**Task requirements**
Please return only the lines from the one holding "ГОЛОВНІ НОВИНИ" through the one holding "重。最后，使用精度为 0.1mg 的精密天平称量干燥", exactly as they appear in the records below, both ends included.
▼
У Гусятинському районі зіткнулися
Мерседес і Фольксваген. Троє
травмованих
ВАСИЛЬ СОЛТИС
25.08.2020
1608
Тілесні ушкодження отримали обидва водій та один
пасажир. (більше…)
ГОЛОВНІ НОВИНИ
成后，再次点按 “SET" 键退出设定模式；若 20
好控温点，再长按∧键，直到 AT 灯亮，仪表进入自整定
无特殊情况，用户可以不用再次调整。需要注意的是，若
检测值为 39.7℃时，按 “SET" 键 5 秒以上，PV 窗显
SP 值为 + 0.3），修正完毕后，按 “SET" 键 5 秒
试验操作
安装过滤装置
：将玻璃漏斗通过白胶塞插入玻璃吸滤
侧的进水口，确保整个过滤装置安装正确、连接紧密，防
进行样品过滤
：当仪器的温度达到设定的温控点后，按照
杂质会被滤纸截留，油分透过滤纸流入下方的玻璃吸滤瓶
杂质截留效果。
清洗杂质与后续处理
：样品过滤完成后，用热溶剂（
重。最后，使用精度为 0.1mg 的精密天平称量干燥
▲
▼
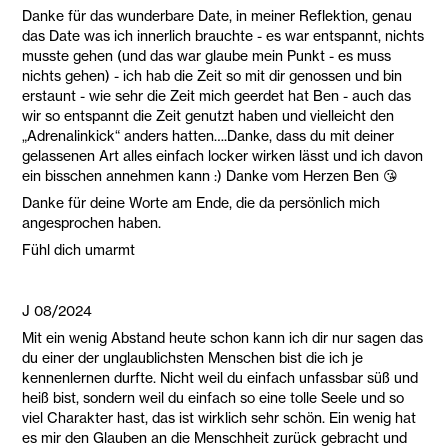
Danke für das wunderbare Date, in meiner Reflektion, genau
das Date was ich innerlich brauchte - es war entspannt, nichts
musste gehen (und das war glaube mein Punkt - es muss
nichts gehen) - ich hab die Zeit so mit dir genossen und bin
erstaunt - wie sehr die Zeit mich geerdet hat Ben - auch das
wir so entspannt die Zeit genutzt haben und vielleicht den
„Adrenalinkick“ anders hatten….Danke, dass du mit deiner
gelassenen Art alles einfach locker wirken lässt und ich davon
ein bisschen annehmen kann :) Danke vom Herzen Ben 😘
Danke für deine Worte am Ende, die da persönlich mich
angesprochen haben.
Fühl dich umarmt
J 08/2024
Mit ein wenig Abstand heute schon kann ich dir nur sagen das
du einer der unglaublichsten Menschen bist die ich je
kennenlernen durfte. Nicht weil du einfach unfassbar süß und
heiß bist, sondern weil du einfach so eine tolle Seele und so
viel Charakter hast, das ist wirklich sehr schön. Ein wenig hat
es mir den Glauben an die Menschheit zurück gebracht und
▲
▼
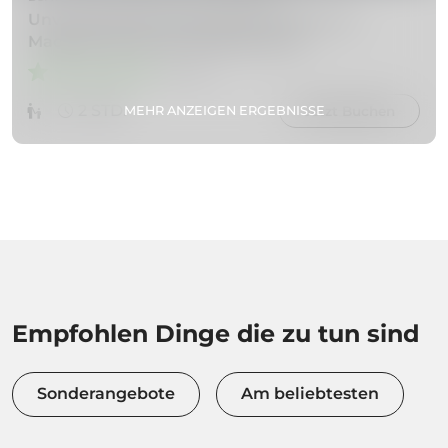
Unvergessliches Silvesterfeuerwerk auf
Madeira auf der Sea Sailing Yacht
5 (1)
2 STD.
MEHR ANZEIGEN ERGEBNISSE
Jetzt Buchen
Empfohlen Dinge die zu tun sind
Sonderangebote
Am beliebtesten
▲
**Solution to this exercise**
ГОЛОВНІ НОВИНИ
成后，再次点按 “SET" 键退出设定模式；若 20
好控温点，再长按∧键，直到 AT 灯亮，仪表进入自整定
无特殊情况，用户可以不用再次调整。需要注意的是，若
检测值为 39.7℃时，按 “SET" 键 5 秒以上，PV 窗显
SP 值为 + 0.3），修正完毕后，按 “SET" 键 5 秒
试验操作
安装过滤装置
：将玻璃漏斗通过白胶塞插入玻璃吸滤
侧的进水口，确保整个过滤装置安装正确、连接紧密，防
进行样品过滤
：当仪器的温度达到设定的温控点后，按照
杂质会被滤纸截留，油分透过滤纸流入下方的玻璃吸滤瓶
杂质截留效果。
清洗杂质与后续处理
：样品过滤完成后，用热溶剂（
重。最后，使用精度为 0.1mg 的精密天平称量干燥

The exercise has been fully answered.